Campo Grande (MS), Terça-feira, 21 de Julho de 2026

Política / Eleições 2026

Republicanos escolhe Anthony Garotinho para disputar o Governo do Rio

Executiva estadual aprovou o nome do ex-governador por unanimidade, mas candidatura ainda depende da convenção partidária e da situação jurídica eleitoral

20/07/2026

14:30

DA REDAÇÃO

©REPRODUÇÃO

A Comissão Executiva Estadual do Republicanos aprovou por unanimidade o nome do ex-governador Anthony Garotinho como pré-candidato ao Governo do Rio de Janeiro nas eleições de 2026.

A decisão foi tomada durante reunião realizada na última sexta-feira, 18 de julho, e ainda deverá ser submetida à convenção estadual do partido, marcada para o próximo sábado, 25 de julho.

Além de confirmar ou rejeitar a indicação de Garotinho, o encontro partidário deverá definir os demais candidatos do Republicanos e avançar nas negociações para a formação da chapa majoritária.

A escolha ocorreu depois de discussões internas e da análise de levantamentos eleitorais encomendados pela legenda.

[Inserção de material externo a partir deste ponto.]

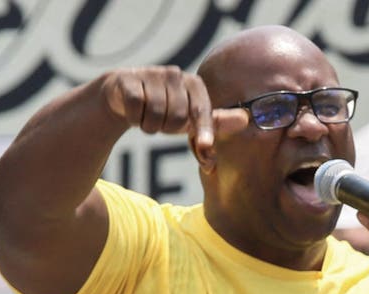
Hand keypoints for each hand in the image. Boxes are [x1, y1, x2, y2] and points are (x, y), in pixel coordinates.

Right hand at [100, 66, 215, 156]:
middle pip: (177, 117)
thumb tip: (243, 120)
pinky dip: (134, 118)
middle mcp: (175, 75)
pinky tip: (133, 111)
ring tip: (147, 117)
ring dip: (149, 126)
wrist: (124, 95)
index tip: (205, 145)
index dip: (203, 129)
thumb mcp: (190, 118)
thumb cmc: (165, 109)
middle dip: (168, 129)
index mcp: (194, 84)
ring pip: (155, 114)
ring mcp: (152, 74)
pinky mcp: (129, 78)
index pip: (201, 110)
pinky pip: (136, 107)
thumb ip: (215, 122)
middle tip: (161, 122)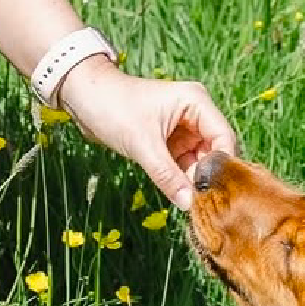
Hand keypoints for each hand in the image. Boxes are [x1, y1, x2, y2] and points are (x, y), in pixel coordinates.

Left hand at [58, 55, 236, 210]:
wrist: (81, 97)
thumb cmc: (111, 108)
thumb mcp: (142, 144)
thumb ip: (168, 175)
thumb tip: (191, 205)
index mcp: (196, 102)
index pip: (224, 139)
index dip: (222, 167)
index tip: (216, 196)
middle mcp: (195, 114)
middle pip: (214, 153)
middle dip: (208, 179)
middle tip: (204, 208)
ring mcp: (182, 128)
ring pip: (199, 162)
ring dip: (194, 183)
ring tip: (193, 208)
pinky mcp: (168, 141)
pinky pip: (183, 165)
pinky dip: (181, 180)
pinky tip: (181, 199)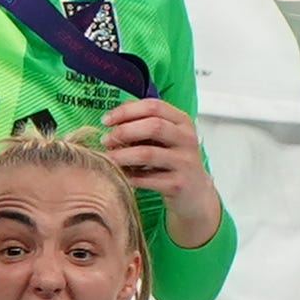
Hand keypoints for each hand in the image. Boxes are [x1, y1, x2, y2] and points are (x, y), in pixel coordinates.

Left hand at [101, 96, 220, 246]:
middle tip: (105, 140)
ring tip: (108, 158)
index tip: (106, 120)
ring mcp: (185, 162)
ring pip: (147, 153)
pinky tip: (121, 175)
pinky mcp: (178, 184)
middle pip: (153, 126)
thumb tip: (115, 113)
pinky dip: (129, 176)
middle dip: (123, 131)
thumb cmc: (171, 160)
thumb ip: (141, 121)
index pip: (154, 106)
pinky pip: (147, 179)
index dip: (126, 111)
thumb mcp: (162, 136)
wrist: (194, 193)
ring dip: (121, 155)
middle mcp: (187, 139)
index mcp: (182, 122)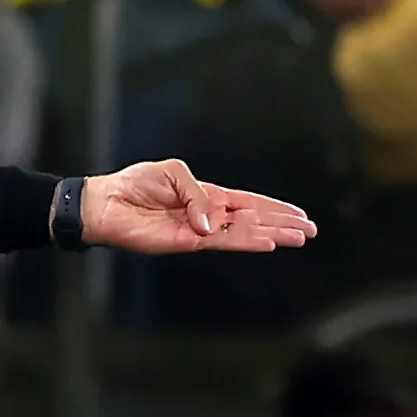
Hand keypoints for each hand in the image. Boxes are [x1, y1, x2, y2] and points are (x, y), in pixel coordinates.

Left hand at [81, 160, 316, 255]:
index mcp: (207, 196)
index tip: (300, 215)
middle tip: (309, 232)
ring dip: (272, 235)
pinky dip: (244, 242)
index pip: (249, 203)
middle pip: (254, 221)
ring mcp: (199, 231)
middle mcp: (207, 216)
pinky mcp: (185, 242)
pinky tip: (266, 242)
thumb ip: (199, 195)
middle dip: (282, 225)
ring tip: (297, 238)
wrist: (106, 202)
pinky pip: (221, 242)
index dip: (275, 209)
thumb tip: (216, 222)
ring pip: (243, 234)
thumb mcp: (174, 173)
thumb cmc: (135, 184)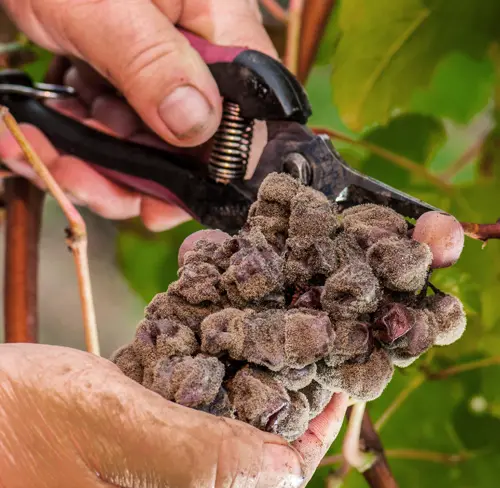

Garotinho havia lançado sua pré-candidatura em maio, quando também havia outro nome interessado na indicação partidária. 

Retorno ao Palácio Guanabara

Com mais de quatro décadas de atuação política, Anthony Garotinho foi prefeito de Campos dos Goytacazes, deputado federal, secretário estadual e governador do Rio de Janeiro entre 1999 e 2002.

Ele deixou o governo em abril de 2002 para concorrer à Presidência da República pelo PSB. Terminou a eleição em terceiro lugar, atrás de Luiz Inácio Lula da Silva e José Serra, com aproximadamente 15 milhões de votos.

A então vice-governadora Benedita da Silva assumiu o Palácio Guanabara e concluiu o mandato.

Em 2010, Garotinho desistiu de concorrer novamente ao governo estadual e foi eleito deputado federal com a maior votação do Rio de Janeiro naquele pleito. Em 2014, voltou a disputar o Executivo fluminense e terminou na terceira colocação.

Já em 2018, teve o registro de candidatura ao governo barrado pela Justiça Eleitoral.

Republicanos prepara composição da chapa

Em nota, o Republicanos afirmou que a aprovação do nome representa uma nova etapa da preparação da legenda para a disputa estadual.

O partido deverá manter as negociações sobre possíveis alianças, candidato a vice-governador, nomes para o Senado e composição das chapas proporcionais até a realização da convenção.

Garotinho é filiado ao Republicanos desde março de 2024, quando ingressou na sigla inicialmente com a intenção de disputar uma cadeira de vereador na capital fluminense.

Pesquisa aponta Eduardo Paes na liderança

Levantamento do Paraná Pesquisas, divulgado em 2 de julho, mostrou o ex-prefeito do Rio Eduardo Paes (PSD) na liderança dos cenários estimulados para o Governo do Estado.

Em uma das simulações, Paes abriu vantagem de 39,6 pontos percentuais sobre o deputado estadual Douglas Ruas (PL). O estudo ouviu 1.600 eleitores do Rio de Janeiro. 

A presença de Garotinho na disputa é considerada relevante por ampliar a fragmentação do primeiro turno e atrair uma parcela do eleitorado que acompanhou suas administrações e campanhas anteriores.

Os números representam o cenário existente no momento da pesquisa e podem mudar conforme as convenções, a definição das alianças e o início oficial da campanha.

Situação eleitoral ainda será analisada

Além da homologação partidária, a participação de Garotinho no pleito dependerá da análise de sua situação jurídica pela Justiça Eleitoral.

O debate envolve a aplicação das regras de inelegibilidade e decisões relacionadas às condenações que já atingiram o ex-governador. Em abril, após a anulação de uma condenação, Garotinho declarou que pretendia voltar a disputar o comando do Estado. 

A definição sobre a elegibilidade ocorre formalmente durante o processo de registro da candidatura. Mesmo depois da convenção, os partidos precisam encaminhar os nomes à Justiça Eleitoral, que examina documentação, eventuais impugnações e causas legais de impedimento.

Com a aprovação da Executiva, Anthony Garotinho volta ao centro da disputa fluminense. A confirmação política deverá ocorrer na convenção de 25 de julho, enquanto a validade jurídica da candidatura ainda poderá ser questionada durante o calendário eleitoral.